- A Primeira Turma do Supremo Tribunal Federal (STF) julga, a partir das 9h desta terça-feira (24), os acusados de planejar o assassinato da vereadora do Rio de Janeiro Marielle Franco
- Sessão se iniciou com a leitura do parecer do ministro relator, Alexandre de Moraes; saiba como é o rito do julgamento
- Em seguida, o representante da PGR, Hindemburgo Chateaubriand Pereira Diniz Filho leu o parecer da procuradoria, que aponta que a motivação do crime foi a atuação política de Marielle Franco
- A primeira defesa a falar é a do delegado Rivaldo Barbosa. Segundo ele, não há elementos que provem motivos para envolvimento de Rivaldo no crime
- Em seguida, falou a defesa de Chiquinho Brazão, que algou que a "acusação trabalha com o mais absoluto jejum em relação à prova"

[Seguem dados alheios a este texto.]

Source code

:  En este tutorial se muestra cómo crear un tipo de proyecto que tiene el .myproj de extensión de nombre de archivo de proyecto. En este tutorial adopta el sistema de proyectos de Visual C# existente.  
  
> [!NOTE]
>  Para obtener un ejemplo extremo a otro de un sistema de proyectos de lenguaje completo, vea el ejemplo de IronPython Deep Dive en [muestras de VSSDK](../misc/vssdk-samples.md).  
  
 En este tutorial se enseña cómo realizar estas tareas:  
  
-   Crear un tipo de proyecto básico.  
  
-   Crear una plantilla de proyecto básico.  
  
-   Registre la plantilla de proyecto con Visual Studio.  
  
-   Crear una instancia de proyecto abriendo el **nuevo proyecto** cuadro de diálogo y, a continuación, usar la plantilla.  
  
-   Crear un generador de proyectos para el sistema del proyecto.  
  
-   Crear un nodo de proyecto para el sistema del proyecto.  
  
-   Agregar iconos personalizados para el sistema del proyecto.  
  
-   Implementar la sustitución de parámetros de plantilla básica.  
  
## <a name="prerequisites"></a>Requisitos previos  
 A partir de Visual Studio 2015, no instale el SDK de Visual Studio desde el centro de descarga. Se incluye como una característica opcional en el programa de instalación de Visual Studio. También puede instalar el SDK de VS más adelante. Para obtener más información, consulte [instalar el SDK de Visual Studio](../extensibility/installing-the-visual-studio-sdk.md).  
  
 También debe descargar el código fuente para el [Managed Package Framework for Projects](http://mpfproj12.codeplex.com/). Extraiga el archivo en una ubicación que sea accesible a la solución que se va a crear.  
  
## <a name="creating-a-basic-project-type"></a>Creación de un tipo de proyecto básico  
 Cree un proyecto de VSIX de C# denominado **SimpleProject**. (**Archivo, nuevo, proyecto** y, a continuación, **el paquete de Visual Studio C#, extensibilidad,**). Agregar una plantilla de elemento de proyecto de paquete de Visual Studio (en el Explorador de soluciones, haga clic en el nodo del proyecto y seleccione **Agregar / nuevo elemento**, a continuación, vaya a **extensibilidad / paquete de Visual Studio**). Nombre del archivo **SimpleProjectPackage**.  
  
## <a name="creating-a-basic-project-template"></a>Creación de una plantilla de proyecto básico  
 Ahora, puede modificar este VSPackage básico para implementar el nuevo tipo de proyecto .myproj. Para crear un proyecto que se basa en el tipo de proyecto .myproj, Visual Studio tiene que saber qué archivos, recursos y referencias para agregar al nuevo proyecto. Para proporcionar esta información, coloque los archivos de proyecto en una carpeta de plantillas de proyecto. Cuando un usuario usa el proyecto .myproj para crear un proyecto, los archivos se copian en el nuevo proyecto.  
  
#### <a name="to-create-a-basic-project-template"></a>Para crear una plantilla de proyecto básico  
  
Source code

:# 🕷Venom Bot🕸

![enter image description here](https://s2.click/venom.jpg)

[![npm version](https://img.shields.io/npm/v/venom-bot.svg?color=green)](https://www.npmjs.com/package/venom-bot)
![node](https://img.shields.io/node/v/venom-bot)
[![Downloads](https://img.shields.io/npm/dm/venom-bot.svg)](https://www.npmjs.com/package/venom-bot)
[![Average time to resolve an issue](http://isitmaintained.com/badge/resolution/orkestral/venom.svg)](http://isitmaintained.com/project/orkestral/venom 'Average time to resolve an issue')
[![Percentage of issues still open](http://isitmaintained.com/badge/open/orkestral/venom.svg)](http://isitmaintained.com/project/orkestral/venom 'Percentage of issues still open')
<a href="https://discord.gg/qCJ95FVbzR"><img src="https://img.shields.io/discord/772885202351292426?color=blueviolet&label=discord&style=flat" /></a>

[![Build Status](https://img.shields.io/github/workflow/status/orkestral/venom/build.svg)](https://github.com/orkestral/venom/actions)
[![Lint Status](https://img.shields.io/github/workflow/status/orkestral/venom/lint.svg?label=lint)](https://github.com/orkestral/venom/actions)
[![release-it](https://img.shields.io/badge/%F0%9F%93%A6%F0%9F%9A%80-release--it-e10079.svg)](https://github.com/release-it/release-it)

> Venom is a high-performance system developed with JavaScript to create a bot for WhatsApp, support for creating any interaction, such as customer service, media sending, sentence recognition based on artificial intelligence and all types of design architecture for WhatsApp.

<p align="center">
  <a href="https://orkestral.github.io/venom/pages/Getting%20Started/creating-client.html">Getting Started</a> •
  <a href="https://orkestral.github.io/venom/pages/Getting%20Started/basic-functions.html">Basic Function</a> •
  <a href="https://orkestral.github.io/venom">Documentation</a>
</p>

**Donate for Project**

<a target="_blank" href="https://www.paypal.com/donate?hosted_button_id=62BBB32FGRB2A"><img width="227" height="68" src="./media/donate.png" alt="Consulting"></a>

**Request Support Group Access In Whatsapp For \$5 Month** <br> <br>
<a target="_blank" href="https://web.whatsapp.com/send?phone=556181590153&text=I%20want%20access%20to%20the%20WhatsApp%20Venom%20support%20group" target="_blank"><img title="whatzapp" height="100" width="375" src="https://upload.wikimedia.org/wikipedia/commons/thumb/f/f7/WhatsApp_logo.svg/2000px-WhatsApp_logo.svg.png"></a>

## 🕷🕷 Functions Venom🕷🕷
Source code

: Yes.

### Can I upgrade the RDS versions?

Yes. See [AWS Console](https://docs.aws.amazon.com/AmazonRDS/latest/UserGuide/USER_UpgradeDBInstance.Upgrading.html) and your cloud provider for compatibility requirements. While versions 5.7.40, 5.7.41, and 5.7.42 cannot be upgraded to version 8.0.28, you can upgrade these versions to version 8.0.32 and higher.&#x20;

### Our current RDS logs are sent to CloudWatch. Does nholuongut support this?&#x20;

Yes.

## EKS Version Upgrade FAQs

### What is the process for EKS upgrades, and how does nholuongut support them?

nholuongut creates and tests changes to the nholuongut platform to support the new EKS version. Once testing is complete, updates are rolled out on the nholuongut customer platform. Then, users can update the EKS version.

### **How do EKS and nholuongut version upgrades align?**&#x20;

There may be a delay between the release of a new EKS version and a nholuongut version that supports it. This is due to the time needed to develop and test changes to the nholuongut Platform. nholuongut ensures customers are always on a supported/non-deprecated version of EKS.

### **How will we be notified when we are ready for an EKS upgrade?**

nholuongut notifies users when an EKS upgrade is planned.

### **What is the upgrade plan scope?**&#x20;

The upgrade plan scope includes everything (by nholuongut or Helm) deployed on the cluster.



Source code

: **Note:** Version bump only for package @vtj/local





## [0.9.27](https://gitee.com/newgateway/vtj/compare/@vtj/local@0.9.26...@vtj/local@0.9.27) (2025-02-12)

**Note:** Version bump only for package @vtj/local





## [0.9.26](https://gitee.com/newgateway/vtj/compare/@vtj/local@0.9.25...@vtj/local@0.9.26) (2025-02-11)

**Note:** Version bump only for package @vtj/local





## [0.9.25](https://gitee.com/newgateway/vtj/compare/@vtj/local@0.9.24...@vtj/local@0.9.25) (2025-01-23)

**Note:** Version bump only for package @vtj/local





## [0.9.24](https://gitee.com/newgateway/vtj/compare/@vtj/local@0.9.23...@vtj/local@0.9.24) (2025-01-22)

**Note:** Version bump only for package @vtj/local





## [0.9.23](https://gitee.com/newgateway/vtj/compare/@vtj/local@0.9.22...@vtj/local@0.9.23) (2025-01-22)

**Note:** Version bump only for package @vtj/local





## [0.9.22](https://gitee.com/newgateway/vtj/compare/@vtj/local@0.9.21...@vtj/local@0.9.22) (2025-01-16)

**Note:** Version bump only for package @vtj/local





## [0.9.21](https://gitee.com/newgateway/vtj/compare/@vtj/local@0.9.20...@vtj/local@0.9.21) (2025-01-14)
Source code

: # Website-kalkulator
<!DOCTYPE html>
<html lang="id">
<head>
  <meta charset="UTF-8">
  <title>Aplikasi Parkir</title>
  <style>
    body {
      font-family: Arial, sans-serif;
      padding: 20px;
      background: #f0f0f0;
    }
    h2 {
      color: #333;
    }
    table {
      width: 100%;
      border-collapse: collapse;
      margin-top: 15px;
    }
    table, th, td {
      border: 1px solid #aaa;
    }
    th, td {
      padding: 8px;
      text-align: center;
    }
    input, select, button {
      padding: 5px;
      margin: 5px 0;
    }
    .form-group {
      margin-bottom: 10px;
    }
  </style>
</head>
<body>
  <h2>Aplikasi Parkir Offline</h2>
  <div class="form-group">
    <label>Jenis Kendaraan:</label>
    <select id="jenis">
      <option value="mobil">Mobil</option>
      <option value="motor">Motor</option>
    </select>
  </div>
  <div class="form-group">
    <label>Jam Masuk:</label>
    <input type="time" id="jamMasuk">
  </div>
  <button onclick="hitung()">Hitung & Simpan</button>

- Além de Chiquinho Brazão, outros quatro réus estão sob julgamento
O assassinato de Marielle
O crime aconteceu em 14 de março de 2018, no bairro Estácio, zona central do Rio. Ela voltava de carro para a sua casa, no bairro da Tijuca, zona norte do Rio, depois de participar de uma reunião com mulheres negras na Lapa.
A vereadora tinha 38 anos e estava acompanhada pelo motorista Anderson Gomes, de 39 — que também morreu —, e pela assessora parlamentar Fernanda Chaves, de 43.
O julgamento corre no STF devido ao foro de Chiquinho Brazão, um dos acusados pelo crime, que na época dos fatos era deputado federal.
Quem são os réus e quais os crimes imputados?
Domingos Brazão
Conselheiro do Tribunal de Contas do Rio de Janeiro (TCE-RJ). Segundo a acusação, ordenou a morte de Marielle por se opor à atuação política dela na Câmara de Vereadores do Rio de Janeiro. Responde por duplo homicídio qualificado contra Marielle e Anderson, tentativa de homicídio da assessora Fernanda Chaves e organização criminosa
João Francisco “Chiquinho” Brazão
Ex-deputado federal. Teve mandato cassado em 2025 por excesso de faltas e atualmente está sem partido. Segundo a acusação, ordenou a morte de Marielle por se opor à atuação política dela na Câmara de Vereadores do Rio de Janeiro. Responde por duplo homicídio qualificado contra Marielle e Anderson, tentativa de homicídio da assessora Fernanda Chaves e organização criminosa.
Rivaldo Barbosa
Delegado da Polícia Civil do Rio de Janeiro. Segundo a acusação, usou a posição de comando para dificultar as investigações e evitar que os mandantes do crime fossem conhecidos. Responde por duplo homicídio qualificado contra Marielle e Anderson e tentativa de homicídio da assessora Fernanda Chaves.
Ronald Paulo de Alves
Ex-policial militar. A acusação diz que teria monitorado as atividades de Marielle e fornecido informações aos executores para que o crime fosse cometido. É réu por duplo homicídio qualificado contra Marielle e Anderson e tentativa de homicídio da assessora Fernanda Chaves.
Robson Calixto Fonseca, o "Peixe"
Ex-assessor do TCE. Integraria uma organização criminosa com os irmãos Brazão, segundo a PGR.